И парень исчез в толпе вслед за нахмуренным другом.

Здесь никто не был похож на мертвых. Все выглядели очень живо! Никаких тебе полуразложившихся трупов, плотоядных зомби, скелетов. Все это казалось обычным сном, который иногда заставляет проснуться в растерянности.

Я сделала шаг навстречу городу, как вдруг из складки пальто вывалилось письмо в желтом потертом конверте. Я присела и подняла его, глядя на лужу неподалеку.

Письмо, попавшее ко мне случайно, было адресовано… А, впрочем, я не могла прочитать кому. Единственное, что я смогла разобрать: «Моей маленькой лапке». Буквы прыгали и плясали в разные стороны, словно почерк был детским. Некоторые буквы были размыты, словно на них капал дождик. Я подняла глаза, но дождя не было.

- Простите! – толкнула я дверь, вслушиваясь в мелодичное звучание колокольчика. Старинная дверь едва поддалась.

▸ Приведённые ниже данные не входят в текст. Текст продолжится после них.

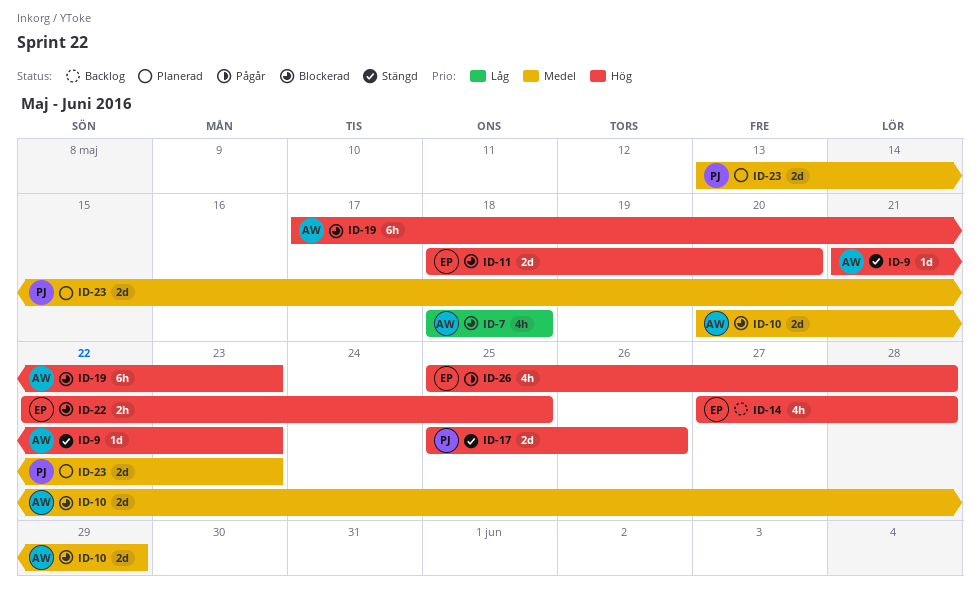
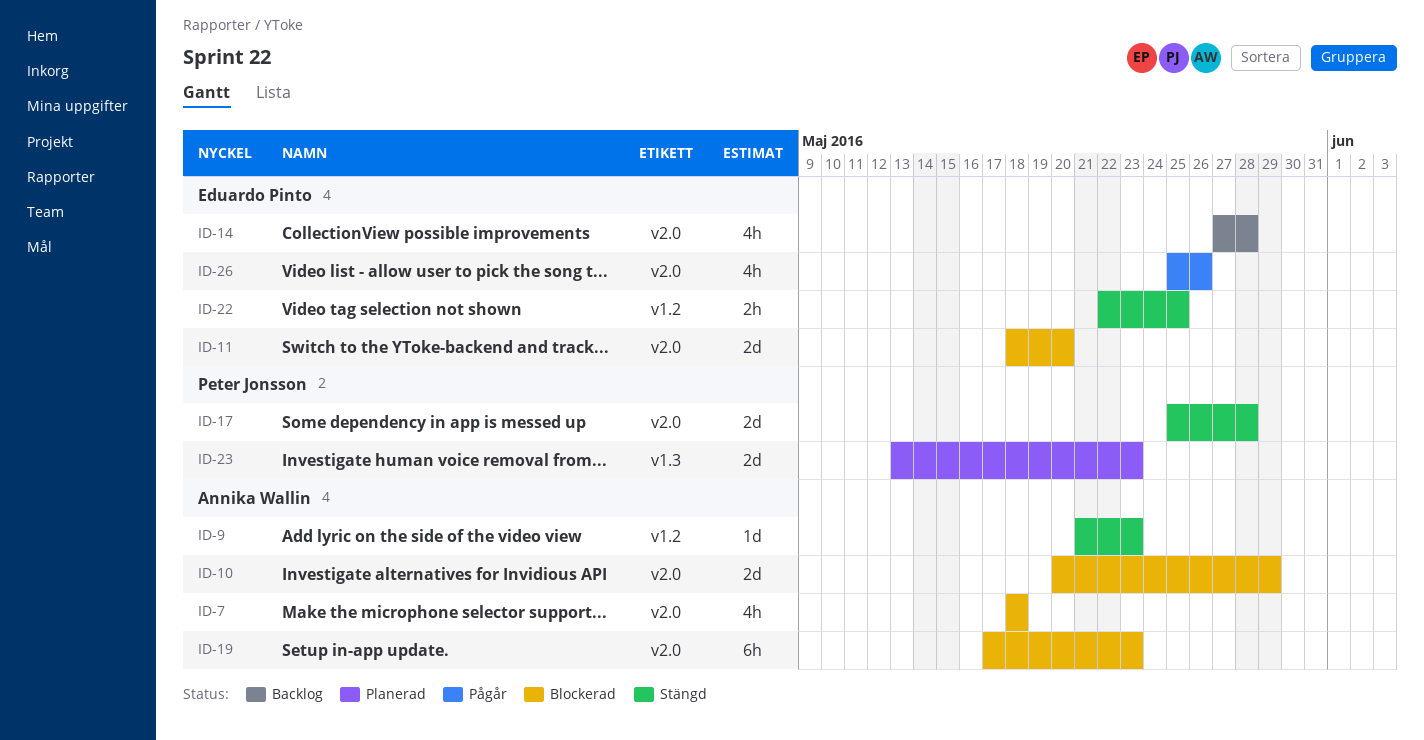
ID-17, due: May 26 -> May 28
ID-22, status: Blockerad -> Stängd
ID-26, due: May 28 -> May 26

- Извините, я очень занят! Если вы хотите поговорить о том, есть ли жизнь после смерти, погоревать о живых и поплакать, это не ко мне! – послышался голос откуда-то сверху. По деревянной лестнице сбегали ботинки, а следом тащился мешок, полный писем! Письма высыпались, разлетались, но мешок упорно тащили в сторону огромной груды писем.

Она была огромной, словно айсберг, на который напоролись нервы владельца.

- Вам писем нет! Еще не успели написать! Вы умираете быстрее, чем люди пишут! – кивнул мне мужичок, ловя рукой цилиндр. – Ох уж эти письма! Мне что? Солить их? Куда мне их теперь?

Он взял конверт, шмыгнул птичьим носом и поднес его к глазам.

- Вот кому это? А хрен его знает! Надо ждать почтальона! Письма, письма, одни письма! – причитал мужичок, словно не замечая меня вовсе.

Лишь один раз он кивнул мне.

- Можете поплакать где-нибудь в уголке. Разрешаю. Учтите, дежурный платочек привязан. И я стирал его в субботу. В какую, не помню! Но помню, что в субботу! – раздраженно буркнули мне, пока я мялась на пороге незваной гостьей.

– Тут письмо… Я положу его на столик. А то мало ли… - осторожно протянула я письмо, глядя на серую тряпку на веревке и ряд стульев. - Какой-то лапке… Просто буквы размыло, но это была не я!

- Хорошо, положите его на… на… на… - замер мужичок, а потом просто махнул рукой. – Неважно «на куда!». Тут сплошные письма! Не ошибетесь!

- Хорошо, - вздохнула я, с недоумением глядя на деревянную стойку и красивую лестницу. – Вот здесь письмо для Лапки. До свидания.

- Что? Кто? – внезапно дернулся мужик, застыв с лопатой над грудой писем.

- Там написано, что для лапки. А дальше я не смогла прочитать. Видимо, письмо попало под дождь, - оправдывалась я, пытаясь подчеркнуть факт, что не имею к осадкам ни малейшего отношения. Только к душевным. И только у людей.

Я вышла со звоном колокольчика, осматривая город снова. Деревянная вывеска скрипела сама по себе. «Почта», - прочитала я надпись над стареньким конвертом.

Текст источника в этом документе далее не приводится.